Problem requirements: Reproduce the listing below line for line, with no changes.

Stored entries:
○ ○ ○ ○

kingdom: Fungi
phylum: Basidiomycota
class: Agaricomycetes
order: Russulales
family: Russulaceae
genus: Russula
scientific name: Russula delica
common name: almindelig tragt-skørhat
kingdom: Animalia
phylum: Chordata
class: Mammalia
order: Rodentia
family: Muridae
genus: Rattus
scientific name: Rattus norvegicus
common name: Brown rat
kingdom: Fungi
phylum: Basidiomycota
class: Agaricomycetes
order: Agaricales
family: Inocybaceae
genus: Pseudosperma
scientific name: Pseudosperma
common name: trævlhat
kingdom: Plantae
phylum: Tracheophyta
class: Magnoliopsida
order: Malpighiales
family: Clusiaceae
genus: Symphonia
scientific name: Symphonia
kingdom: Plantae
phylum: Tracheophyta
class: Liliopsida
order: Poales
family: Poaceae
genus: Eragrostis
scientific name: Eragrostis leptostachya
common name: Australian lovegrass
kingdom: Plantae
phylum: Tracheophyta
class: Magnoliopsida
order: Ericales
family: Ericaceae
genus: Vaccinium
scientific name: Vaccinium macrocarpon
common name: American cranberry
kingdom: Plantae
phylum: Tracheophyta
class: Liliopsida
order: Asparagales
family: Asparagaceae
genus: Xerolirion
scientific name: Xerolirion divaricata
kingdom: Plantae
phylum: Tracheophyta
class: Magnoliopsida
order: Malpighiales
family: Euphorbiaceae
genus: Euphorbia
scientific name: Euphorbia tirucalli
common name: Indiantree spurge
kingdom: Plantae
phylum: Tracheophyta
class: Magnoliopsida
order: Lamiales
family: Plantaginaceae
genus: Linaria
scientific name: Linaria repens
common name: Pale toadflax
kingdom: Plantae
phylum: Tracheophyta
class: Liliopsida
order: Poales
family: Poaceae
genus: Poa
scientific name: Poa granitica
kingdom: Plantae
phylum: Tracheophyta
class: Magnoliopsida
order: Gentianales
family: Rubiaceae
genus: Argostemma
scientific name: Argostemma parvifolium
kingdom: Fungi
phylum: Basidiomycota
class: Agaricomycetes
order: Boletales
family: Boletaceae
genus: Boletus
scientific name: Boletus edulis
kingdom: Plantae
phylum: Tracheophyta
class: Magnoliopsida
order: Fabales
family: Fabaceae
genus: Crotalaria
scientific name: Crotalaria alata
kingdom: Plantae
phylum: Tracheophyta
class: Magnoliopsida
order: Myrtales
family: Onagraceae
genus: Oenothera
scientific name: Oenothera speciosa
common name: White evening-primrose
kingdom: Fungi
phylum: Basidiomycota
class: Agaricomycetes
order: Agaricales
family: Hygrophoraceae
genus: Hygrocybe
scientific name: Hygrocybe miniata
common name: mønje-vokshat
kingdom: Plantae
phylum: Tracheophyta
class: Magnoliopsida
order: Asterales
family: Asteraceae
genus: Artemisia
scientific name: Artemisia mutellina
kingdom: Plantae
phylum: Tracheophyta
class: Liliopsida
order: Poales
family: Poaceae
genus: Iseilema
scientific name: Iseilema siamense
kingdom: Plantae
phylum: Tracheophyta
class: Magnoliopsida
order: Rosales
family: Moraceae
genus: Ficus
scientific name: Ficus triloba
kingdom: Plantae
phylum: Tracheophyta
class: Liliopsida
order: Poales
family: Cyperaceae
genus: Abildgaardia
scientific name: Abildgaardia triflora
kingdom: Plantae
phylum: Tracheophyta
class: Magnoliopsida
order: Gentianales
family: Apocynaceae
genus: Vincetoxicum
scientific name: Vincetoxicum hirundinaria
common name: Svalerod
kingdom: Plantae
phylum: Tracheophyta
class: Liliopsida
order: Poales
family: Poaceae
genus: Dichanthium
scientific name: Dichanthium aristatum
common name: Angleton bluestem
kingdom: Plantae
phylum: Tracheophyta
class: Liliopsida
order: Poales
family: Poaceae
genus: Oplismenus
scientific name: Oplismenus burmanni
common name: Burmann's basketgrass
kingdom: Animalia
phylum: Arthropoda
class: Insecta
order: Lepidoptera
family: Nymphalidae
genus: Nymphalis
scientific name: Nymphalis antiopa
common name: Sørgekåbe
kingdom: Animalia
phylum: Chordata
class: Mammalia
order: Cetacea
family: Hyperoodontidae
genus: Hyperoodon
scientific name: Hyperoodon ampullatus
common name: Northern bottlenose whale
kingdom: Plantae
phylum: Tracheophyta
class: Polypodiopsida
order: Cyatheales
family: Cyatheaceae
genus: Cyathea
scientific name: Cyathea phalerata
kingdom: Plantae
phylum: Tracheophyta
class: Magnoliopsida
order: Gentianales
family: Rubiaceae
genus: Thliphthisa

○ ○ ○ ○

Written solution:
kingdom: Fungi
phylum: Basidiomycota
class: Agaricomycetes
order: Russulales
family: Russulaceae
genus: Russula
scientific name: Russula delica
common name: almindelig tragt-skørhat
kingdom: Animalia
phylum: Chordata
class: Mammalia
order: Rodentia
family: Muridae
genus: Rattus
scientific name: Rattus norvegicus
common name: Brown rat
kingdom: Fungi
phylum: Basidiomycota
class: Agaricomycetes
order: Agaricales
family: Inocybaceae
genus: Pseudosperma
scientific name: Pseudosperma
common name: trævlhat
kingdom: Plantae
phylum: Tracheophyta
class: Magnoliopsida
order: Malpighiales
family: Clusiaceae
genus: Symphonia
scientific name: Symphonia
kingdom: Plantae
phylum: Tracheophyta
class: Liliopsida
order: Poales
family: Poaceae
genus: Eragrostis
scientific name: Eragrostis leptostachya
common name: Australian lovegrass
kingdom: Plantae
phylum: Tracheophyta
class: Magnoliopsida
order: Ericales
family: Ericaceae
genus: Vaccinium
scientific name: Vaccinium macrocarpon
common name: American cranberry
kingdom: Plantae
phylum: Tracheophyta
class: Liliopsida
order: Asparagales
family: Asparagaceae
genus: Xerolirion
scientific name: Xerolirion divaricata
kingdom: Plantae
phylum: Tracheophyta
class: Magnoliopsida
order: Malpighiales
family: Euphorbiaceae
genus: Euphorbia
scientific name: Euphorbia tirucalli
common name: Indiantree spurge
kingdom: Plantae
phylum: Tracheophyta
class: Magnoliopsida
order: Lamiales
family: Plantaginaceae
genus: Linaria
scientific name: Linaria repens
common name: Pale toadflax
kingdom: Plantae
phylum: Tracheophyta
class: Liliopsida
order: Poales
family: Poaceae
genus: Poa
scientific name: Poa granitica
kingdom: Plantae
phylum: Tracheophyta
class: Magnoliopsida
order: Gentianales
family: Rubiaceae
genus: Argostemma
scientific name: Argostemma parvifolium
kingdom: Fungi
phylum: Basidiomycota
class: Agaricomycetes
order: Boletales
family: Boletaceae
genus: Boletus
scientific name: Boletus edulis
kingdom: Plantae
phylum: Tracheophyta
class: Magnoliopsida
order: Fabales
family: Fabaceae
genus: Crotalaria
scientific name: Crotalaria alata
kingdom: Plantae
phylum: Tracheophyta
class: Magnoliopsida
order: Myrtales
family: Onagraceae
genus: Oenothera
scientific name: Oenothera speciosa
common name: White evening-primrose
kingdom: Fungi
phylum: Basidiomycota
class: Agaricomycetes
order: Agaricales
family: Hygrophoraceae
genus: Hygrocybe
scientific name: Hygrocybe miniata
common name: mønje-vokshat
kingdom: Plantae
phylum: Tracheophyta
class: Magnoliopsida
order: Asterales
family: Asteraceae
genus: Artemisia
scientific name: Artemisia mutellina
kingdom: Plantae
phylum: Tracheophyta
class: Liliopsida
order: Poales
family: Poaceae
genus: Iseilema
scientific name: Iseilema siamense
kingdom: Plantae
phylum: Tracheophyta
class: Magnoliopsida
order: Rosales
family: Moraceae
genus: Ficus
scientific name: Ficus triloba
kingdom: Plantae
phylum: Tracheophyta
class: Liliopsida
order: Poales
family: Cyperaceae
genus: Abildgaardia
scientific name: Abildgaardia triflora
kingdom: Plantae
phylum: Tracheophyta
class: Magnoliopsida
order: Gentianales
family: Apocynaceae
genus: Vincetoxicum
scientific name: Vincetoxicum hirundinaria
common name: Svalerod
kingdom: Plantae
phylum: Tracheophyta
class: Liliopsida
order: Poales
family: Poaceae
genus: Dichanthium
scientific name: Dichanthium aristatum
common name: Angleton bluestem
kingdom: Plantae
phylum: Tracheophyta
class: Liliopsida
order: Poales
family: Poaceae
genus: Oplismenus
scientific name: Oplismenus burmanni
common name: Burmann's basketgrass
kingdom: Animalia
phylum: Arthropoda
class: Insecta
order: Lepidoptera
family: Nymphalidae
genus: Nymphalis
scientific name: Nymphalis antiopa
common name: Sørgekåbe
kingdom: Animalia
phylum: Chordata
class: Mammalia
order: Cetacea
family: Hyperoodontidae
genus: Hyperoodon
scientific name: Hyperoodon ampullatus
common name: Northern bottlenose whale
kingdom: Plantae
phylum: Tracheophyta
class: Polypodiopsida
order: Cyatheales
family: Cyatheaceae
genus: Cyathea
scientific name: Cyathea phalerata
kingdom: Plantae
phylum: Tracheophyta
class: Magnoliopsida
order: Gentianales
family: Rubiaceae
genus: Thliphthisa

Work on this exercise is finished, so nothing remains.